Mailing List Archive

Failure cenarios?
I have come to understand that in some builds under some conditions varnish
may hang or a crash. (we run 1.0.4-3el4.i386.rpm)

I have now routed all our ~180 sites troug varnish, pipe by default, cached
for selected hostnames. Talk a bout all ones eggs in one basket :)

The way it is all set up, we have varnsih on port 80 on one IP and apache on
80 on another whch is not in use for anything directly.
If anything should hapen to varnish, or we need to upgrade or anything, 3
lines to netfilter wil reroute all the trafic directly to apache.

Now the question is, how do I best detect if varnsih should have a problem?
Would it be reasonably reliable to just chek if the pid
from /var/run/varnish.pid is running, do I need to fetch a page, or is there
some better way?

Gaute
Failure cenarios? [ In reply to ]
----- Gaute Amundsen <gaute at pht.no> wrote:
> I have come to understand that in some builds under some conditions
> varnish
> may hang or a crash. (we run 1.0.4-3el4.i386.rpm)

Hi Gaute,

I'll just say that in my experience Varnish has proven itself to be extremely stable. We actually run 1.0.3 across the board (yes I know there are known bugs, however we do not experience them at all) and Varnish currently serves up all requests at www.startsiden.no and www.abcnyheter.no. If anything breaks, it has not so far been varnish.

However our scenario is pretty different from yours, we have very few vhosts but each has a very high amount of traffic. There is little or no advanced VCL configuration at all on our sites. We're pretty close to the default. The two sites have a different setup with regards to placement of Varnish. One site runs with dedicated varnish servers, the other has varnish and apache2 on the same box.

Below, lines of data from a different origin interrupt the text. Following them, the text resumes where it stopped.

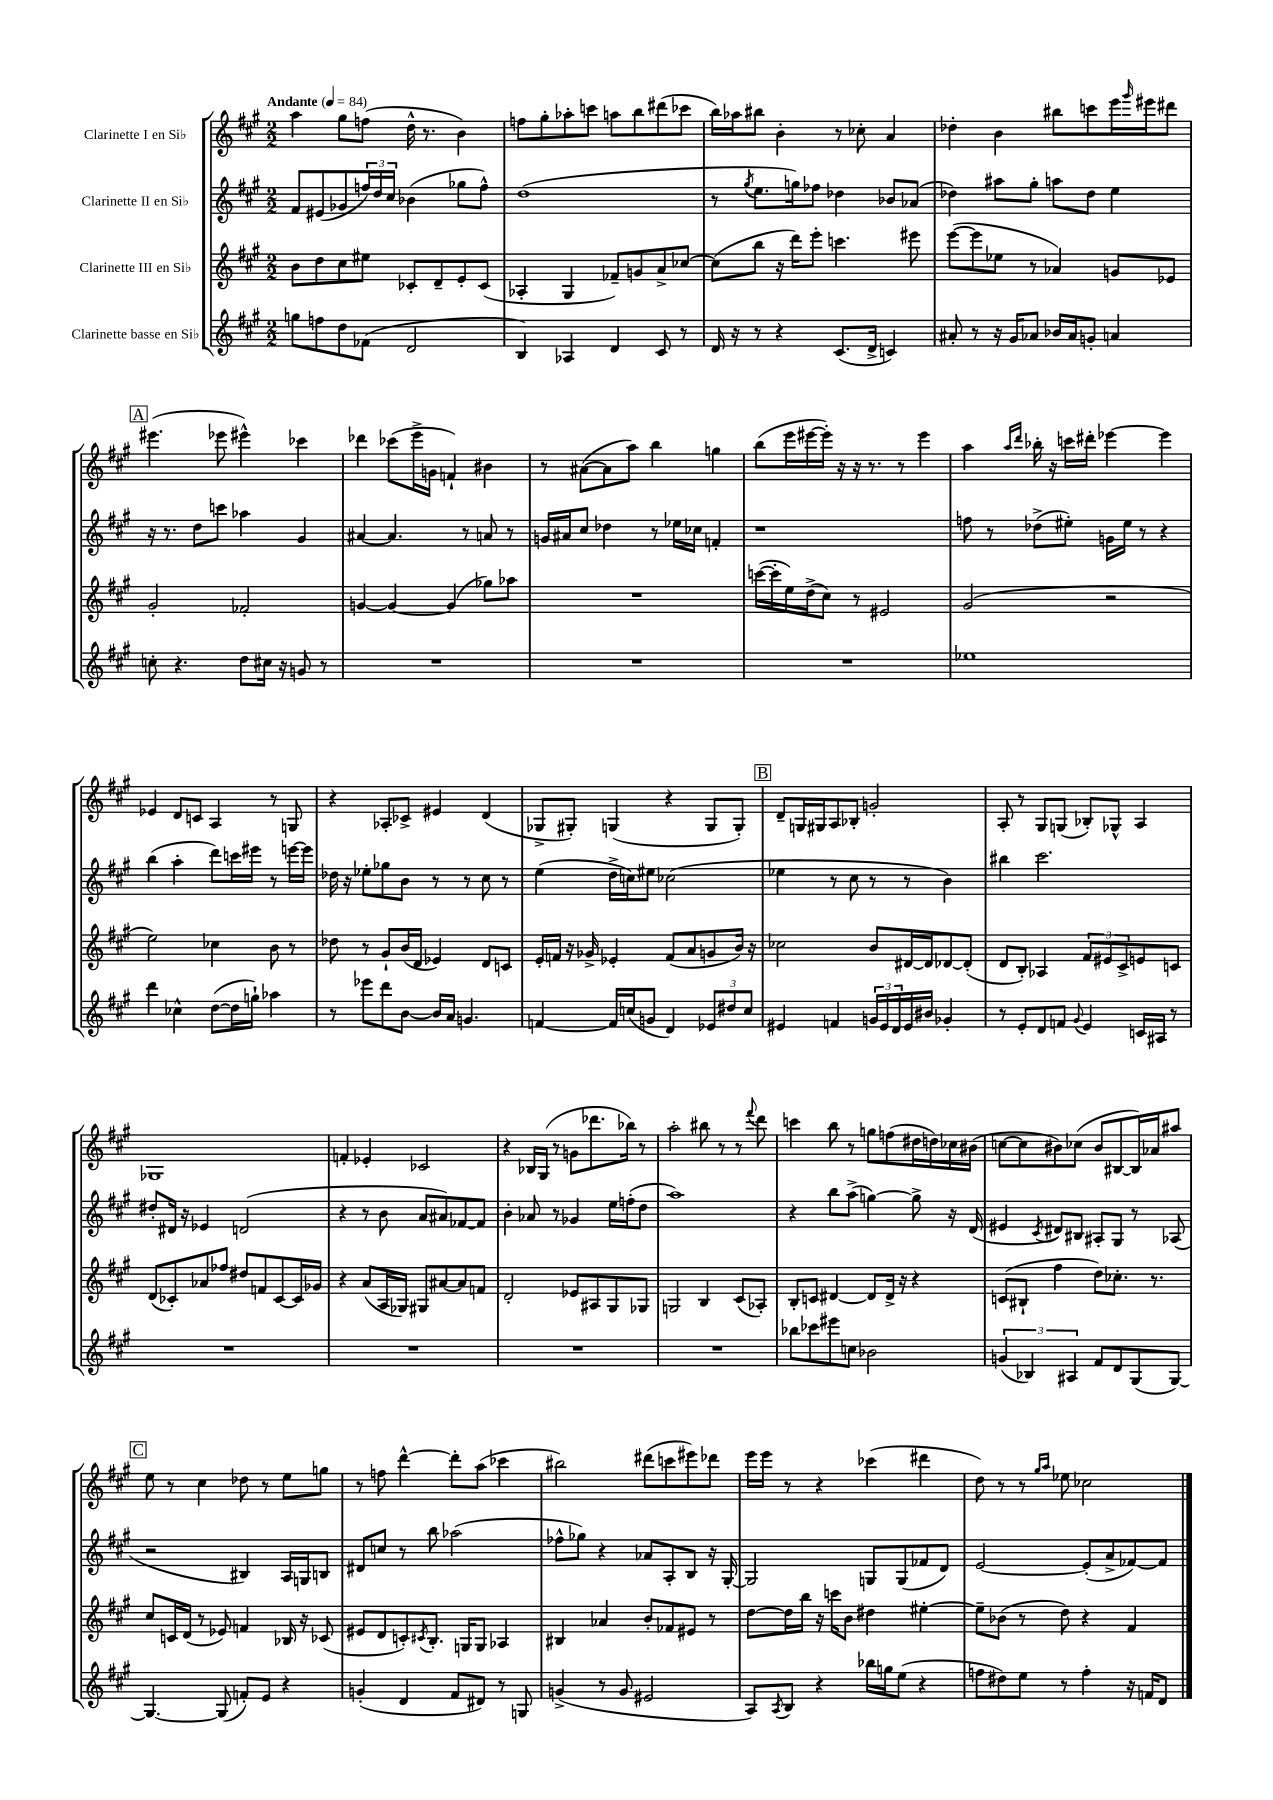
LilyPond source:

<<
\new StaffGroup <<
\new Staff = "s0" \with { instrumentName = "Clarinette I en Sib" } {
    \clef treble \key a \major \numericTimeSignature \time 2/2 \tempo "Andante" 4 = 84
    a''4 gis''8 f''8( d''16-^ r8. b'4) |
    f''8 gis''8-. aes''8-. c'''8 a''8 b''8 dis'''8( ces'''8 |
    b''16) aes''16 bis''8 b'4-. r8 ces''8-. a'4 |
    des''4-. b'4 bis''8 c'''8 e'''16 \grace { gis'''16 } eis'''16 dis'''8 |
    \mark \markup { \box "A" } eis'''4.( ees'''8 eis'''4-^) ces'''4 |
    des'''4 ces'''8( e'''16-> g'16 f'4-!) bis'4 |
    r8 ais'8~( ais'8 a''8) b''4 g''4 |
    b''8( e'''16 eis'''16~ eis'''16-.) r16 r16 r8. r8 eis'''4 |
    a''4 \grace { a''16 d'''16 } bes''16-. r16 c'''16 dis'''16-. ees'''4~ ees'''4 |
    ees'4 d'8 c'8 a4 r8 g8 |
    r4 aes8-. ces'8-> eis'4 d'4( |
    ges8-> gis8-.) g4( r4 g8 g8-.) |
    \mark \markup { \box "B" } d'8-- g16 gis16 a8 bes8-. g'2-. |
    a8-. r8 gis8 g8( bes8-.) ges8-^ a4 |
    ges1 |
    f'4-. ees'4-. ces'2 |
    r4 bes16 gis16( r8 g'8 des'''8. bes''16) r8 |
    a''2-. bis''8 r8 r8 \appoggiatura { fis'''8 } d'''8 |
    c'''4 b''8 r8 g''8 f''8( dis''16 d''16) ces''16 bis'16( |
    c''8~ c''8 bis'8) ces''8( bis'8 bis8~ bis16) aes'16 ais''8 |
    \mark \markup { \box "C" } e''8 r8 cis''4 des''8 r8 e''8 g''8 |
    r8 f''8 d'''4~-^ d'''8-. a''8( ces'''4 |
    bis''2) dis'''8( c'''8 eis'''8) des'''8 |
    e'''16 e'''16 r8 r4 ces'''4( dis'''4 |
    d''8) r8 r8 \grace { gis''16 a''16 } ees''8 ces''2 \bar "|." |
}
\new Staff = "s1" \with { instrumentName = "Clarinette II en Sib" } {
    \clef treble \key a \major \numericTimeSignature \time 2/2
    fis'8 eis'8( ges'8 \tuplet 3/2 { f''16) d''16 cis''16 } bes'4( ges''8 f''8-^) |
    d''1( |
    r8 \acciaccatura { gis''8 } e''8. g''16) fes''8 des''4 bes'8 aes'8( |
    des''4) ais''8 gis''8-. a''8 des''8 e''4 |
    \mark \markup { \box "A" } r16 r8. d''8 c'''8 aes''4 gis'4 |
    ais'4~ ais'4. r8 a'8 r8 |
    g'16 ais'16 cis''8 des''4 r8 ees''16 ces''16 f'4-. |
    r1 |
    f''8 r8 des''8->( eis''8-.) g'16 eis''16 r8 r4 |
    b''4( a''4-. d'''8) c'''16 eis'''16 r8 e'''16~ e'''16 |
    des''16 r16 ees''8-. ges''8 b'8 r8 r8 cis''8 r8 |
    e''4( d''16-> c''16) eis''8 ces''2( |
    \mark \markup { \box "B" } ees''4 r8 cis''8 r8 r8 b'4) |
    bis''4 cis'''2. |
    dis''8-. dis'16 r16 ees'4 d'2( |
    r4 r8 b'8 a'8 ais'8) fes'8~ fes'8 |
    b'4-. aes'8 r8 ges'4 e''16 f''16-.( d''8 |
    a''1) |
    r4 b''8 a''8->( g''4~) g''8-> r16 d'16( |
    eis'4 \acciaccatura { cis'8 } dis'8) bis8 ais8-. gis8 r8 aes8( |
    \mark \markup { \box "C" } r2 bis4) a16 g16 b8 |
    dis'8 c''8 r8 b''8 aes''2( |
    fes''8-^ ges''8) r4 aes'8 a8-. b8 r16 gis16~-. |
    gis2 g8 g8( fes'8 d'8) |
    e'2~ e'8-.( a'8-> fes'8~) fes'8 \bar "|." |
}
\new Staff = "s2" \with { instrumentName = "Clarinette III en Sib" } {
    \clef treble \key a \major \numericTimeSignature \time 2/2
    b'8 d''8 cis''8 eis''8 ces'8-. d'8-- e'8-. ces'8( |
    aes4-. gis4 fes'8--) g'8 a'8-> ces''8~ |
    ces''8( b''8 r16 d'''16) e'''8-. c'''4. eis'''8 |
    e'''8~( e'''8 ees''8 r8 aes'4) g'8 ees'8 |
    \mark \markup { \box "A" } gis'2-. fes'2-. |
    g'4~ g'4~ g'4( ges''8) aes''8 |
    R1 |
    c'''16~( c'''16-. e''16) d''16->( cis''8) r8 eis'2 |
    gis'2( r2 |
    e''2) ces''4 b'8 r8 |
    des''8 r8 gis'8-! b'16( d'16 ees'4) d'8 c'8 |
    e'16-. f'16 r16 ges'16-> ees'4-. f'8( a'8 g'8 b'16) r16 |
    \mark \markup { \box "B" } ces''2 b'8 dis'16~ dis'16 des'8~ des'8-.( |
    d'8 b8-.) aes4 \tuplet 3/2 { fis'8 eis'8 cis'8-> } e'8 c'8 |
    d'8( ces'8-.) aes'8 fes''8 dis''8 f'8 ces'8~ ces'16 ges'16 |
    r4 a'8( a16 ges16) gis8 ais'8~ ais'8 f'8 |
    d'2-. ees'8 ais8 gis8 ges8 |
    g2 b4 cis'8( aes8-.) |
    b8-. c'8 dis'4~ dis'8 dis'16-> r16 r4 |
    c'8( bis8-! fis''4 d''8) ces''8.-. r8. |
    \mark \markup { \box "C" } cis''8 c'16 d'16( r8 ees'8) f'4 bes16 r16 ces'8( |
    eis'8 d'8 c'8-.) \acciaccatura { cis'8 } b8.-. g16 g8 aes4 |
    bis4 aes'4 b'8-. fes'8 eis'8 r8 |
    d''8~ d''16 b''16 r16 c'''16 b'8 dis''4 eis''4~-. |
    eis''8-- bes'8( r8 d''8) r4 fis'4 \bar "|." |
}
\new Staff = "s3" \with { instrumentName = "Clarinette basse en Sib" } {
    \clef treble \key a \major \numericTimeSignature \time 2/2
    g''8 f''8 d''8 fes'8( d'2 |
    b4) aes4 d'4 cis'8 r8 |
    d'16 r16 r8 r4 cis'8.( d'16-> c'4) |
    ais'8-. r8 r16 gis'16 aes'8 bes'16 aes'16 g'8-. a'4 |
    \mark \markup { \box "A" } c''8-. r4. d''8 cis''16 r16 g'8 r8 |
    R1 |
    R1 |
    R1 |
    ees''1 |
    d'''4 ces''4-^ d''8~( d''16 g''16-!) aes''4 |
    r8 ees'''8 d'''8 b'8~ b'16 a'16 g'4. |
    f'4~ f'16 c''16( g'8 d'4) \tuplet 3/2 { ees'8 dis''8 c''8 } |
    \mark \markup { \box "B" } eis'4 f'4 \tuplet 3/2 { g'16 eis'16 d'16 } eis'16 bis'16 ges'4-. |
    r8 e'8-. d'8 f'8 \appoggiatura { gis'8 } e'4 c'16 ais16 r8 |
    R1 |
    R1 |
    R1 |
    R1 |
    bes''8 ces'''8 eis'''8 c''8 bes'2 |
    \tuplet 3/2 { g'4( bes4) ais4 } fis'8 d'8 gis8( gis8~) |
    \mark \markup { \box "C" } gis4.~ gis8( f'8-.) e'8 r4 |
    g'4-.( d'4 fis'8 dis'8) r8 g8 |
    g'4->( r8 g'8 eis'2 |
    a8) \acciaccatura { a8 } b8 r4 bes''16 g''16 e''8( r4 |
    f''8 dis''8) e''8 r8 f''4-. r16 f'16 d'8 \bar "|." |
}
>>
>>
\layout { \context { \Score \remove "Bar_number_engraver" } }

> Now the question is, how do I best detect if varnsih should have a
> problem?
> Would it be reasonably reliable to just chek if the pid
> from /var/run/varnish.pid is running, do I need to fetch a page, or is
> there
> some better way?

Well, we always monitor as high up as possible to make sure everything works on all levels. Lower level monitoring is useful too, but for pinpointing with more accuracy where the problem is.

Regards
--
Denis Braekhus - Teknisk Ansvarlig ABC Startsiden AS
http://www.startsiden.no
Failure cenarios? [ In reply to ]
Gaute Amundsen <gaute at pht.no> writes:
> Now the question is, how do I best detect if varnsih should have a
> problem? Would it be reasonably reliable to just chek if the pid from
> /var/run/varnish.pid is running, do I need to fetch a page, or is
> there some better way?

I would recommend retrieving a page (or a set of pages). Simply
checking the pid won't help you if Varnish has gone off into la-la land,
or been SIGSTOPped or something.

DES
--
Dag-Erling Sm?rgrav
Senior Software Developer
Linpro AS - www.linpro.no
Failure cenarios? [ In reply to ]
On Tuesday 03 July 2007 11:27, Dag-Erling Sm?rgrav wrote:
> Gaute Amundsen <gaute at pht.no> writes:
> > Now the question is, how do I best detect if varnsih should have a
> > problem? Would it be reasonably reliable to just chek if the pid from
> > /var/run/varnish.pid is running, do I need to fetch a page, or is
> > there some better way?
>
> I would recommend retrieving a page (or a set of pages). Simply
> checking the pid won't help you if Varnish has gone off into la-la land,
> or been SIGSTOPped or something.
>
> DES

Not what I _wanted_ to hear, but what I expected i guess :)

Gaute
Failure cenarios? [ In reply to ]
Gaute Amundsen wrote:
> On Tuesday 03 July 2007 11:27, Dag-Erling Sm?rgrav wrote:
>
>>
>> I would recommend retrieving a page (or a set of pages). Simply
>> checking the pid won't help you if Varnish has gone off into la-la land,
>> or been SIGSTOPped or something.
>>
>> DES
>>
> Not what I _wanted_ to hear, but what I expected i guess :)
>

I use monit for monitoring programs. Here is a snippet I had used when
monitoring a varnish install (too bad it never went into production;
change values to you liking / environment):

##
## Check Varnishd
check process varnishd with pidfile /var/run/varnishd.pid
start program = "/etc/init.d/varnishd start"
stop program = "/etc/init.d/varnishd stop"
if cpu > 60% for 2 cycles then alert
if cpu > 80% for 5 cycles then alert
if children > 50 then alert
if loadavg(5min) greater than 5 for 2 cycles then alert
if 3 restarts within 3 cycles then timeout
if failed host ipaddy port 80 type tcp then restart
if failed host ipaddy port 8080 type tcp send "ping\r\n" then restart

Monit also allows you to check the response using a regex, though I
never got it to work. Check the manual at
http://www.tildeslash.com/monit/doc/manual.php#connection_testing

Also, maybe you can use swatch to monitor its log file for nasty things
and automatically restart it / email you when it happens?

-- james
Failure cenarios? [ In reply to ]
James Quacinella wrote:
> I use monit for monitoring programs. Here is a snippet I had used when
> monitoring a varnish install (too bad it never went into production;
> change values to you liking / environment):
>

A Billion thanks to you :)
I have been looking for a tool that could do this for me.

Regards
A.S